Support of the Coachella Strikes

Answering the call

“A call came from the UFW that they needed our support. The teamsters were powerful and they were in cahoots with the growers. They had come into Coachella Valley to take over and expel the UFW. We had a heated discussion: ‘let’s take an offering and send money to them,’ some said. But some of us said ‘they are not asking for money, they need a presence.’ The end result was to collect money to hire a plane and send 95 people to Coachella. My husband went. They went to Coachella to stand with the workers on the field. It was one of the most powerful things that happened [at the time],” remembers Olgha Sierra Sandman.

Olgha is referring to a call from Cesar Chavez asking for a small delegation of representatives to witness the violence against farm workers in the Coachella Valley during the second wave of grape strikes in 1973. The workers had negotiated 3 year deals with many of the growers in the region, but when the deals expired, the growers entered into sweetheart deals with the Teamsters. According to records from the 1973 United Church of Christ Synod meeting,  delegate Jim Beilly reported that the Teamsters “unleashed a campaign of violence against the farm workers on strike in Coachella and Arvin.” 

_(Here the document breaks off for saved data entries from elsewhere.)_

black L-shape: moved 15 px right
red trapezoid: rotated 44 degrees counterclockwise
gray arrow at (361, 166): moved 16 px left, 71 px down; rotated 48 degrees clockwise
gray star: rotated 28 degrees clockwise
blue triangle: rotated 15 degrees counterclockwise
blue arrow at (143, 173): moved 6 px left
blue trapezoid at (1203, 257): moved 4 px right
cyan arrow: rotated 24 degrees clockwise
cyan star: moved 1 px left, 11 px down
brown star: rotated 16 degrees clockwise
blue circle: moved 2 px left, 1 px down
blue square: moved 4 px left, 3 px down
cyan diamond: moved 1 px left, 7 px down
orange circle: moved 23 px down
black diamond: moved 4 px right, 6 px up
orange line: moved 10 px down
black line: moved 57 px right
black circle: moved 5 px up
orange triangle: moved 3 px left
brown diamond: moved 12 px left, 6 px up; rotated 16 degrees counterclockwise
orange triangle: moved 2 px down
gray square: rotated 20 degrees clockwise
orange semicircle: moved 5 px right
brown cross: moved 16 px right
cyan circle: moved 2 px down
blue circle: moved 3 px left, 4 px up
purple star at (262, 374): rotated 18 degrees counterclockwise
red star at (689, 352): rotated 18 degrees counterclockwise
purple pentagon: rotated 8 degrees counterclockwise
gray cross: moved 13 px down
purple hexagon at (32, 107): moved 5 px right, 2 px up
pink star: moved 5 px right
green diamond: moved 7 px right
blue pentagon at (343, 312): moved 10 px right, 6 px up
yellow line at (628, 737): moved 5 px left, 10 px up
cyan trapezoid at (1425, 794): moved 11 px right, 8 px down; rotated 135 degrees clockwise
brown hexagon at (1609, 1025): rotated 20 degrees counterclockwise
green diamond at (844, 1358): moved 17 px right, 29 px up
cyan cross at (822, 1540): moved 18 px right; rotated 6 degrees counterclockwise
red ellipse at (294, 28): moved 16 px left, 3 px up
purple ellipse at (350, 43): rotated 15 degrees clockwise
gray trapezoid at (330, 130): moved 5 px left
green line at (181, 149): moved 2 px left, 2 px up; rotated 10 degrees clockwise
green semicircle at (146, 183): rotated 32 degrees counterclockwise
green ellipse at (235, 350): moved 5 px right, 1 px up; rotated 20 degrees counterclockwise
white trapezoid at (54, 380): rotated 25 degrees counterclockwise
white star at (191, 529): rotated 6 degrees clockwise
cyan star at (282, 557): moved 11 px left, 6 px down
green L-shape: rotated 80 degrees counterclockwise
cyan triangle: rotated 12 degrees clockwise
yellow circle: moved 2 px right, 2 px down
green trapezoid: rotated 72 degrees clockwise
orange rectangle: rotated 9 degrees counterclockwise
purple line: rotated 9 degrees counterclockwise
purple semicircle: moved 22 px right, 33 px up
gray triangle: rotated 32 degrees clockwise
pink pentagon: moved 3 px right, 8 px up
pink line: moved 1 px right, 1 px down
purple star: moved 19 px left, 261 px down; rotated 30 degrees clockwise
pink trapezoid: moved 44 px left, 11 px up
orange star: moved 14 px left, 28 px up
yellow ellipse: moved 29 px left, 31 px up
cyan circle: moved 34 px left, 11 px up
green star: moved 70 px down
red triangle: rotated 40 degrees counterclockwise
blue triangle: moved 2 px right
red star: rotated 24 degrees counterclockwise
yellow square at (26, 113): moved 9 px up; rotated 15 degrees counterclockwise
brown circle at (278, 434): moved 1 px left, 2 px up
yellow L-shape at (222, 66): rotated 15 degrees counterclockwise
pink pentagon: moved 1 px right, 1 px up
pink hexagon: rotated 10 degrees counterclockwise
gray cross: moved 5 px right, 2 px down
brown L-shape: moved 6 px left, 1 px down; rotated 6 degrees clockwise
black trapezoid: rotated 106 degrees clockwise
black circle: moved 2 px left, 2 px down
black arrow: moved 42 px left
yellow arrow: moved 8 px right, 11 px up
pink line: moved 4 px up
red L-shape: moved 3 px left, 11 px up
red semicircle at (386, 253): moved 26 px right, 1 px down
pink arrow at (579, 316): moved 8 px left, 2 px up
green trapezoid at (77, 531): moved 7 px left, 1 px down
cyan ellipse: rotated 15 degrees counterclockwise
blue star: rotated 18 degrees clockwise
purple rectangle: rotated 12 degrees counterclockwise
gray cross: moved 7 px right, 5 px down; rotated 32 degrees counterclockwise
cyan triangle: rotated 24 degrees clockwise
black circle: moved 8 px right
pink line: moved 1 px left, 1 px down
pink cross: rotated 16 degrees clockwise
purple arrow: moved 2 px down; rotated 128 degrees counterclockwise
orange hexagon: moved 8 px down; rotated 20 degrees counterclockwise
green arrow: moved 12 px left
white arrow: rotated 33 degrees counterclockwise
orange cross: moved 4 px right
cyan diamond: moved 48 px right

Ninety-five members of the United Church of Christ answered the call, collecting money to charter a private plane to fly them from their General Synod in St. Louis to California for the 24 hour trip. They left behind the meeting they had flown to St. Louis to attend, recognizing the greater need to support the workers.

“That wasn’t the kind of thing churches did in the 1970s,” said Pat Hoffman who worked for the National Farm Worker Ministry at the time and wrote about the experience in her book, Ministry of the Dispossessed: Learning From the Farm Worker Movement. “They heard what was happening and they said ‘we can’t sit here and have this meeting in St. Louis. They need us so we should go.’ 95 passengers came out to Coachella. The UCC were amazing.”